It is an act that, at the invitation of the priest celebrating the Mass, the whole congregation, after a brief pause for silence, carries out through a formula of general confession of sinfulness. It concludes with absolution by the priest, which, however, lacks the efficacy of the Sacrament of Penance.[1]

Formulas of general confession

  • Formula A (A prayer often called the Confiteor, and less frequently the Mea Culpa):

All: I confess to almighty God,
and to you, my brothers and sisters,
that I have sinned through my own fault,
in my thoughts and in my words,
in what I have done,
and in what I have failed to do;
and I ask blessed Mary, ever virgin,
all the angels and saints,
and you, my brothers and sisters,
to pray for me to the Lord, our God.

  • Formula B:

Priest: Lord, we have sinned against you: Lord, have mercy.
Congregation: Lord, have mercy.
Priest: Lord, show us your mercy and love.
Congregation: And grant us your salvation.

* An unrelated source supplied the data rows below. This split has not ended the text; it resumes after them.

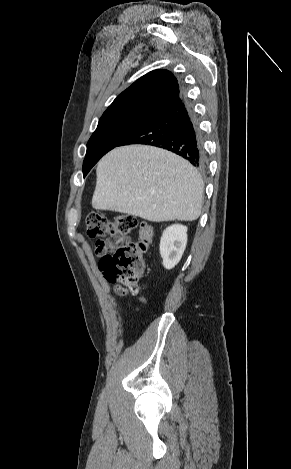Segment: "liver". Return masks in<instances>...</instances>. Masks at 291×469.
Instances as JSON below:
<instances>
[{"instance_id": "6515ba94", "label": "liver", "mask_w": 291, "mask_h": 469, "mask_svg": "<svg viewBox=\"0 0 291 469\" xmlns=\"http://www.w3.org/2000/svg\"><path fill=\"white\" fill-rule=\"evenodd\" d=\"M92 206L152 222L194 221L201 214L204 183L185 159L145 145L111 150L98 163Z\"/></svg>"}]
</instances>
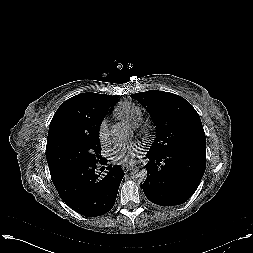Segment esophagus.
<instances>
[{"mask_svg": "<svg viewBox=\"0 0 253 253\" xmlns=\"http://www.w3.org/2000/svg\"><path fill=\"white\" fill-rule=\"evenodd\" d=\"M123 169H124L125 172H129V171L133 170V166L132 165H126V166L123 167Z\"/></svg>", "mask_w": 253, "mask_h": 253, "instance_id": "1", "label": "esophagus"}]
</instances>
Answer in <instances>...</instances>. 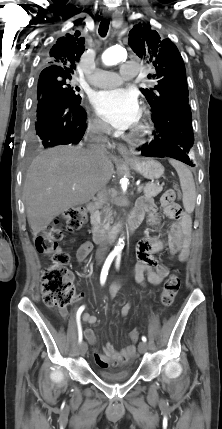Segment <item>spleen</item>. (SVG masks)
<instances>
[{"instance_id":"1","label":"spleen","mask_w":222,"mask_h":429,"mask_svg":"<svg viewBox=\"0 0 222 429\" xmlns=\"http://www.w3.org/2000/svg\"><path fill=\"white\" fill-rule=\"evenodd\" d=\"M170 164L175 168L183 193V206L187 213H192L196 202V188L193 175L187 166L177 160H169Z\"/></svg>"}]
</instances>
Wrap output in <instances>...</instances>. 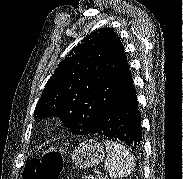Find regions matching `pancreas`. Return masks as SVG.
Masks as SVG:
<instances>
[{
    "instance_id": "1",
    "label": "pancreas",
    "mask_w": 183,
    "mask_h": 179,
    "mask_svg": "<svg viewBox=\"0 0 183 179\" xmlns=\"http://www.w3.org/2000/svg\"><path fill=\"white\" fill-rule=\"evenodd\" d=\"M81 179H92V177H89V176H83ZM93 179H96V178H93ZM102 179H106L105 177H103Z\"/></svg>"
}]
</instances>
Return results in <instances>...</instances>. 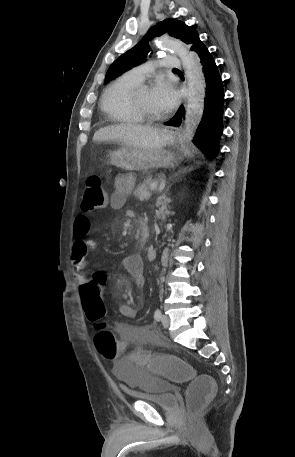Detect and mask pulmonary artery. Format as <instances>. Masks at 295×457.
Here are the masks:
<instances>
[{
    "label": "pulmonary artery",
    "instance_id": "e3ab8cb5",
    "mask_svg": "<svg viewBox=\"0 0 295 457\" xmlns=\"http://www.w3.org/2000/svg\"><path fill=\"white\" fill-rule=\"evenodd\" d=\"M157 66L165 68V69L175 70V69H179L181 67V61L176 56L168 55L156 63L149 62V63L142 64L140 66H137V67L131 69L127 74L129 76H131L133 79L141 82Z\"/></svg>",
    "mask_w": 295,
    "mask_h": 457
}]
</instances>
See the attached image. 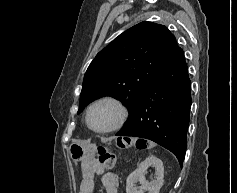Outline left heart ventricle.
I'll use <instances>...</instances> for the list:
<instances>
[{"instance_id": "1", "label": "left heart ventricle", "mask_w": 237, "mask_h": 193, "mask_svg": "<svg viewBox=\"0 0 237 193\" xmlns=\"http://www.w3.org/2000/svg\"><path fill=\"white\" fill-rule=\"evenodd\" d=\"M118 117V111L115 106L103 103L96 106L90 115V122L96 129H106L112 126Z\"/></svg>"}]
</instances>
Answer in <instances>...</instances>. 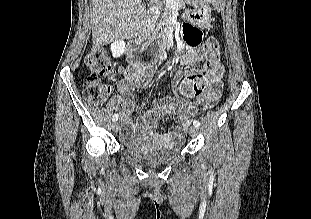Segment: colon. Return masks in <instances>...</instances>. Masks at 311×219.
Instances as JSON below:
<instances>
[{
  "label": "colon",
  "instance_id": "colon-1",
  "mask_svg": "<svg viewBox=\"0 0 311 219\" xmlns=\"http://www.w3.org/2000/svg\"><path fill=\"white\" fill-rule=\"evenodd\" d=\"M185 37L192 43L198 44L201 32L186 24L183 27ZM220 55V45L217 39L209 38L200 48L198 56L193 63L195 74L189 76L182 85V93L186 95L199 94L206 87L207 81L204 73L207 71H222V67L218 64ZM85 64L88 68V75L83 85V95L85 99L94 104H104L111 93L109 85L101 81V77H113L117 74L118 68L113 63L105 50L94 47L88 53Z\"/></svg>",
  "mask_w": 311,
  "mask_h": 219
}]
</instances>
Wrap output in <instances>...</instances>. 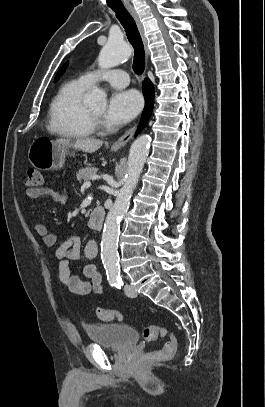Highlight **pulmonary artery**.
<instances>
[{"instance_id":"e3ab8cb5","label":"pulmonary artery","mask_w":265,"mask_h":407,"mask_svg":"<svg viewBox=\"0 0 265 407\" xmlns=\"http://www.w3.org/2000/svg\"><path fill=\"white\" fill-rule=\"evenodd\" d=\"M79 79L88 86L99 81H105L116 88H124L129 84L127 73L120 69L92 70L81 75Z\"/></svg>"}]
</instances>
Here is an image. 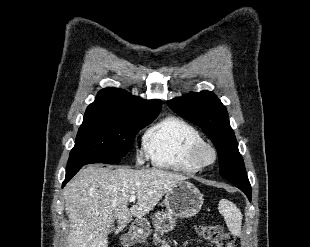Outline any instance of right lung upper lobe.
<instances>
[{
	"label": "right lung upper lobe",
	"mask_w": 310,
	"mask_h": 247,
	"mask_svg": "<svg viewBox=\"0 0 310 247\" xmlns=\"http://www.w3.org/2000/svg\"><path fill=\"white\" fill-rule=\"evenodd\" d=\"M161 106L160 100H144L122 89L106 88L97 94L95 101L87 107L85 115L143 119L157 116Z\"/></svg>",
	"instance_id": "right-lung-upper-lobe-1"
}]
</instances>
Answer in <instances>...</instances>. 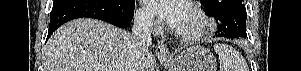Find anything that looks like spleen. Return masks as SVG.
<instances>
[{
  "label": "spleen",
  "mask_w": 301,
  "mask_h": 71,
  "mask_svg": "<svg viewBox=\"0 0 301 71\" xmlns=\"http://www.w3.org/2000/svg\"><path fill=\"white\" fill-rule=\"evenodd\" d=\"M214 50L219 56V71H249L243 56L232 46L216 43Z\"/></svg>",
  "instance_id": "1"
}]
</instances>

  • Formula C (said or sung by the deacon or priest, or sung by a cantor):

Minister: You were sent to heal the contrite (or a similar invocation): Lord, have mercy.
Congregation: Lord, have mercy.
Minister: You came to call sinners (or a similar invocation): Christ, have mercy.
Congregation: Christ, have mercy.
Minister: You plead for us at the right hand of the Father (or a similar invocation): Lord, have mercy.
Congregation: Lord, have mercy.

Formula of absolution

In all cases, the formula of absaolution that follows is:

Priest: May almighty God have mercy on us, forgive us our sins, and bring us to everlasting life.
Congregation: Amen.

Place within the Introductory Rites

The Penitential Acts follows the entrance of the priest (ideally to the sound of the entrance antiphon or a hymn), and his greeting of the altar (which he kisses) and of the people (with a formula such as "The Lord be with you").[3] In turn it is followed by the Kyrie eleison (unless the third of the three formulas, which incorporates the Kyrie, has been chosen as the Penitential Act), the Gloria (if used), and the Collect, which concludes the Introductory Rites.[4]

Occasional omission

When certain celebrations are combined with Mass the Penitential Act, as well as other parts of the Introductory Rites, is omitted or performed in a different way.[5] An example is the Mass of Ash Wednesday, in which the blessing and imposition of ashes, after the homily, replaces the Penitential Act at the beginning.

"On Sundays, especially in the Season of Easter, in place of the customary Penitential Act, from time to time the Blessing and Sprinkling of Water to recall Baptism may take place."[1]